INTELLECTUAL PROPERTY
- Admin
- Feb 16, 2018
- 2 min read
Updated: Feb 25, 2018

When a patent is granted, that issuance gives the property right to the inventor [1]. A patent gives the inventor ownership of the idea for 20 years after the patent is approved. There are three types of patents: utility patents, design patents, and plant patents. For this device, a utility patent would be the most applicable. One component of a utility patent is the invention or discovery of a new and useful article of manufacture [1]. In this situation, the bandage for the automatic and continuous monitoring of wounds is the invention of a new and useful article of manufacture.
To file the patent, all records of the invention need to be kept. Student’s individual notes, signed and dated, will need to be kept in a notebook for legal purposes. After all research and final designs have been determined, a provisional patent application (PPA) can be filed. For a provisional patent, a detailed description of the patent, manufacturing instructions, and informal drawings are required [1]. After one year of receiving a provisional patent, a regular patent application must be filed to prevent loss of the provisional filing date. This is the same path that this device would take. For the bandage, a provisional patent could be filed first. After receipt of the provisional patent, testing and final designs would be completed. Within a year, a regular patent application would be filed.

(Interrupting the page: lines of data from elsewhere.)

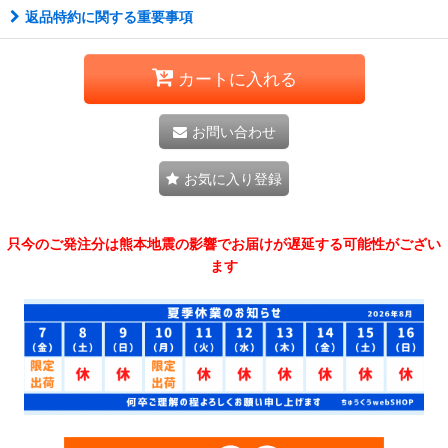
返品特約に関する重要事項
カートに入れる
お問い合わせ
お気に入り登録
只今のご発注分は熊本地震の影響でお届けが遅延する可能性がござい
ます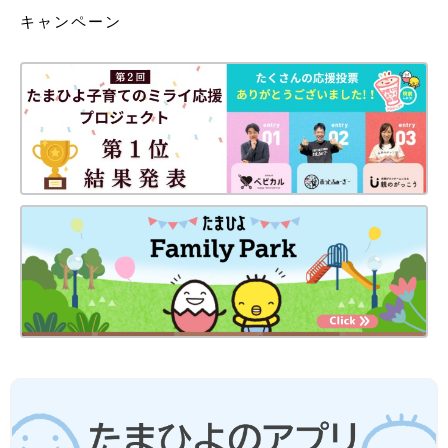
キャンペーン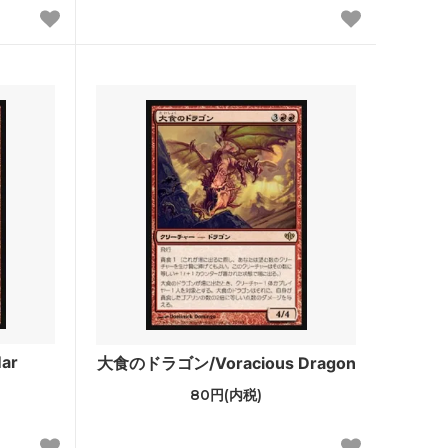
ゼンディカー
アラーラの断片
ローウィン
時のらせん
ギルドパクト
神河謀叛
ミラディン
ザ・リスト
ダブルマスターズ ボックストッパー
ar
大食のドラゴン/Voracious Dragon
80円(内税)
アイコニックマスターズ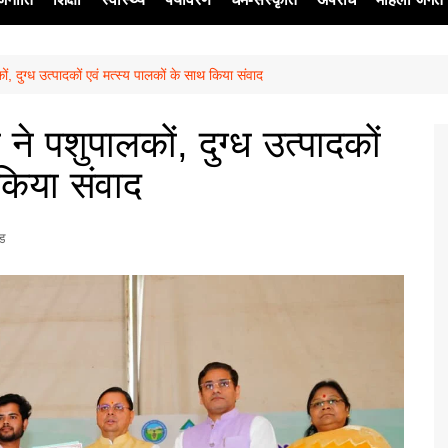
कों, दुग्ध उत्पादकों एवं मत्स्य पालकों के साथ किया संवाद
ेश
ी ने पशुपालकों, दुग्ध उत्पादकों
 किया संवाद
्ड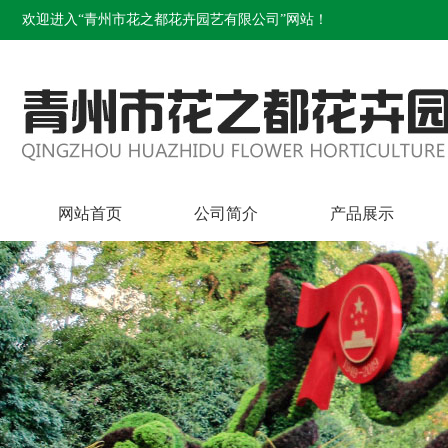
欢迎进入“青州市花之都花卉园艺有限公司”网站！
网站首页
公司简介
产品展示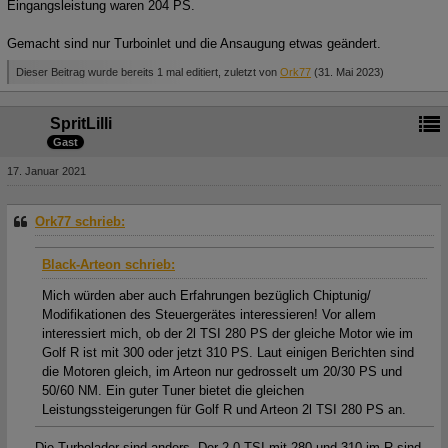
Eingangsleistung waren 204 PS.
Gemacht sind nur Turboinlet und die Ansaugung etwas geändert.
Dieser Beitrag wurde bereits 1 mal editiert, zuletzt von
Ork77
(
31. Mai 2023
)
SpritLilli
Gast
17. Januar 2021
Ork77 schrieb:
Black-Arteon schrieb:
Mich würden aber auch Erfahrungen bezüglich Chiptunig/
Modifikationen des Steuergerätes interessieren! Vor allem
interessiert mich, ob der 2l TSI 280 PS der gleiche Motor wie im
Golf R ist mit 300 oder jetzt 310 PS. Laut einigen Berichten sind
die Motoren gleich, im Arteon nur gedrosselt um 20/30 PS und
50/60 NM. Ein guter Tuner bietet die gleichen
Leistungssteigerungen für Golf R und Arteon 2l TSI 280 PS an.
Die Turbolader sind anders. Der 2.0 TSI mit 280 und 310 im R sind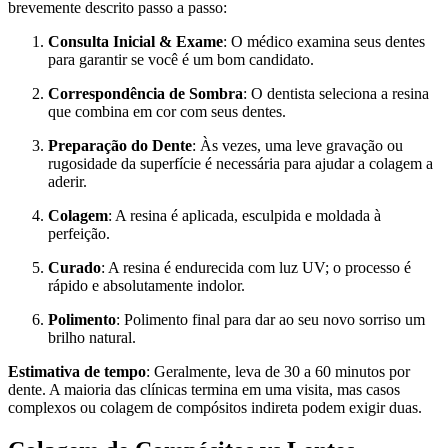
brevemente descrito passo a passo:
Consulta Inicial & Exame
: O médico examina seus dentes
para garantir se você é um bom candidato.
Correspondência de Sombra
: O dentista seleciona a resina
que combina em cor com seus dentes.
Preparação do Dente
: Às vezes, uma leve gravação ou
rugosidade da superfície é necessária para ajudar a colagem a
aderir.
Colagem
: A resina é aplicada, esculpida e moldada à
perfeição.
Curado
: A resina é endurecida com luz UV; o processo é
rápido e absolutamente indolor.
Polimento
: Polimento final para dar ao seu novo sorriso um
brilho natural.
Estimativa de tempo
: Geralmente, leva de 30 a 60 minutos por
dente. A maioria das clínicas termina em uma visita, mas casos
complexos ou colagem de compósitos indireta podem exigir duas.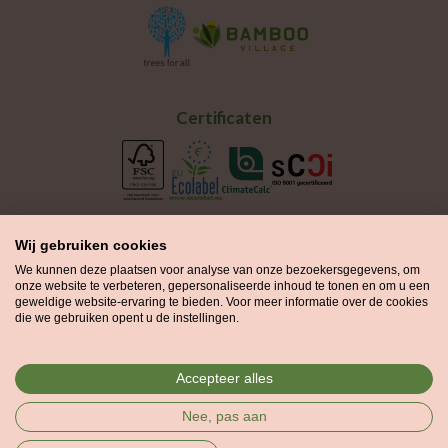
Certificaten
Wij gebruiken cookies
We kunnen deze plaatsen voor analyse van onze bezoekersgegevens, om
onze website te verbeteren, gepersonaliseerde inhoud te tonen en om u een
geweldige website-ervaring te bieden. Voor meer informatie over de cookies
die we gebruiken opent u de instellingen.
Groenprint is onderdeel van de
Printvisie Groep
en maakt gebruik
Accepteer alles
van de certificering van Printvisie voor drukwerk geproduceerd in
Nee, pas aan
de Printvisie drukkerij.
Copyright © 2012-2026 Groenprint.nl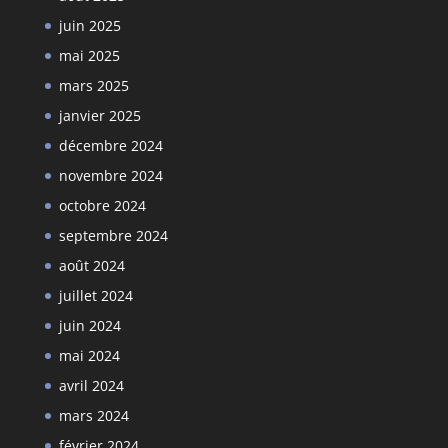
juin 2025
mai 2025
mars 2025
janvier 2025
décembre 2024
novembre 2024
octobre 2024
septembre 2024
août 2024
juillet 2024
juin 2024
mai 2024
avril 2024
mars 2024
février 2024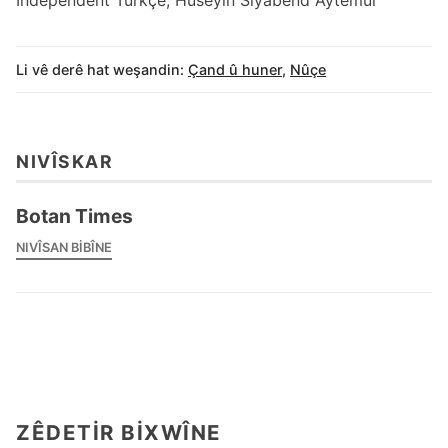
Independent Turkçe,
Hüseyin Siyabend Aytemur
Li vê derê hat weşandin:
Çand û huner
,
Nûçe
NIVÎSKAR
Botan Times
NIVÎSAN BIBÎNE
ZÊDETIR BIXWÎNE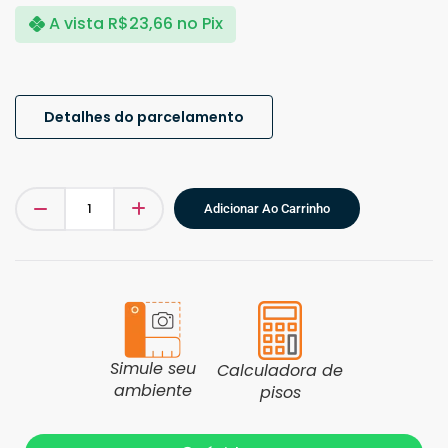
A vista
R$
23,66
no Pix
Detalhes do parcelamento
Adicionar Ao Carrinho
Simule seu
Calculadora de
ambiente
pisos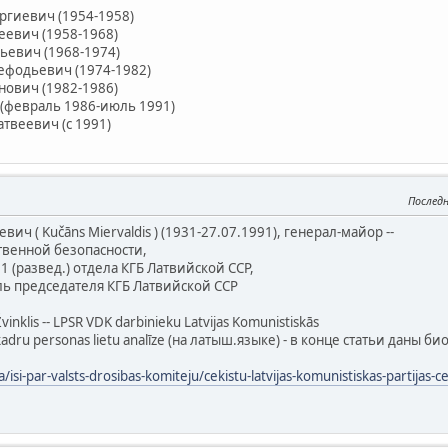
ргиевич (1954-1958)
еевич (1958-1968)
ьевич (1968-1974)
фодьевич (1974-1982)
нович (1982-1986)
 (февраль 1986-июль 1991)
твеевич (с 1991)
Послед
ч ( Kučāns Miervaldis ) (1931-27.07.1991), генерал-майор --
ственной безопасности,
 1 (развед.) отдела КГБ Латвийской ССР,
ель председателя КГБ Латвийской ССР
vinklis -- LPSR VDK darbinieku Latvijas Komunistiskās
 kadru personas lietu analīze (на латыш.языке) - в конце статьи даны
a/isi-par-valsts-drosibas-komiteju/cekistu-latvijas-komunistiskas-partijas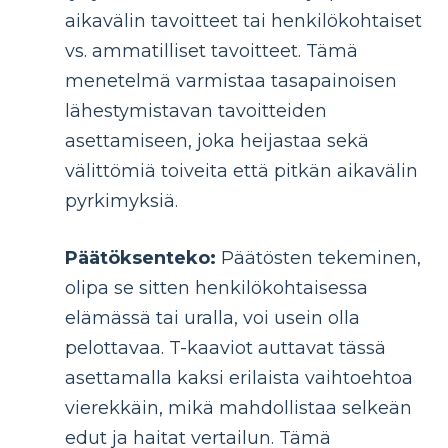
aikavälin tavoitteet tai henkilökohtaiset
vs. ammatilliset tavoitteet. Tämä
menetelmä varmistaa tasapainoisen
lähestymistavan tavoitteiden
asettamiseen, joka heijastaa sekä
välittömiä toiveita että pitkän aikavälin
pyrkimyksiä.
Päätöksenteko:
Päätösten tekeminen,
olipa se sitten henkilökohtaisessa
elämässä tai uralla, voi usein olla
pelottavaa. T-kaaviot auttavat tässä
asettamalla kaksi erilaista vaihtoehtoa
vierekkäin, mikä mahdollistaa selkeän
edut ja haitat vertailun. Tämä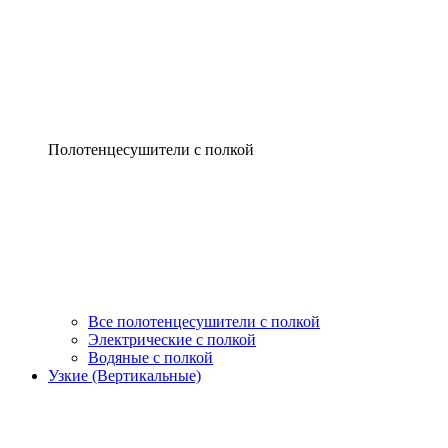
Полотенцесушители с полкой
Все полотенцесушители с полкой
Электрические с полкой
Водяные с полкой
Узкие (Вертикальные)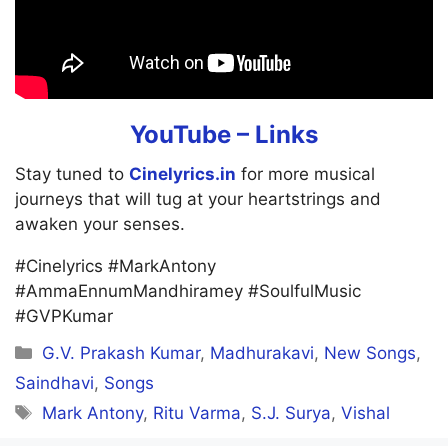
YouTube –
Links
Stay tuned to
Cinelyrics.in
for more musical
journeys that will tug at your heartstrings and
awaken your senses.
#Cinelyrics #MarkAntony
#AmmaEnnumMandhiramey #SoulfulMusic
#GVPKumar
Categories
G.V. Prakash Kumar
,
Madhurakavi
,
New Songs
,
Saindhavi
,
Songs
Tags
Mark Antony
,
Ritu Varma
,
S.J. Surya
,
Vishal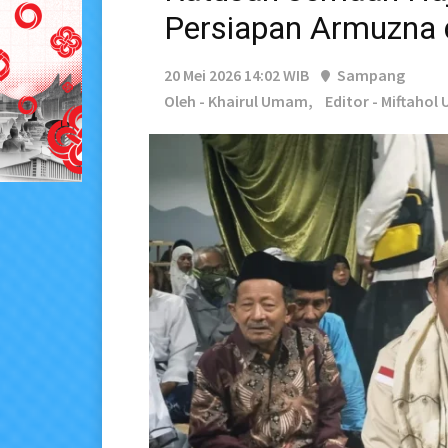
Persiapan Armuzna 
20 Mei 2026 14:02 WIB
Sampang
Oleh - Khairul Umam,
Editor - Miftahol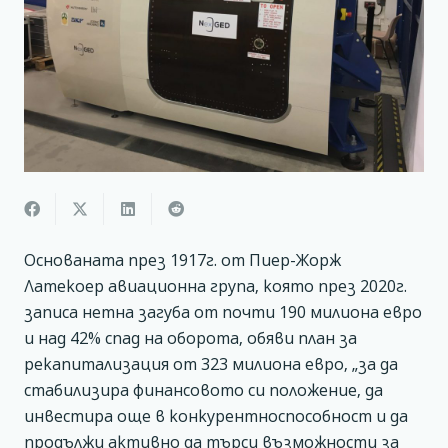
Основаната през 1917г. от Пиер-Жорж
Латекоер авиационна група, която през 2020г.
записа нетна загуба от почти 190 милиона евро
и над 42% спад на оборота, обяви план за
рекапитализация от 323 милиона евро, „за да
стабилизира финансовото си положение, да
инвестира още в конкурентноспособност и да
продължи активно да търси възможности за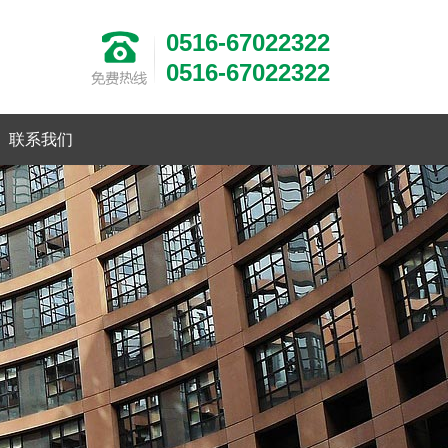
0516-67022322
0516-67022322
联系我们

An item cannot be patented if “the claimed invention was patented, described in a printed publication, or in public use, on sale, or otherwise available to the public before the effective filing date of the claimed invention” or if “the claimed invention was described in a patent issued [by the U.S.] or in an application for patent published or deemed published [by the U.S.], in which the patent or application, as the case may be, names another inventor and was effectively filed before the effective filing date of the claimed invention” [2]. At this time, there are no bandages on the market that are able to give responses to wound pH, levels of wound nitric oxide, and levels of wound oxygen, all indicators of the wound healing process. There are also no pre-existing patents of bandages that are able to monitor these three conditions. Devices that are on the market that are similar, but do not achieve the same goals area a method of monitoring parameters that could lead to a medical condition; a sensor for monitoring movement that could be inserted into a bandage; and a platform for monitoring wounds and ulcers through hydration levels [3], [4], [5]. For this device, the entire bandage could be patented as a device for the monitoring of pH levels, nitric oxide levels, and oxygen levels in wounds. This is a new and unique device that does not already exist on the market and has not yet been patented.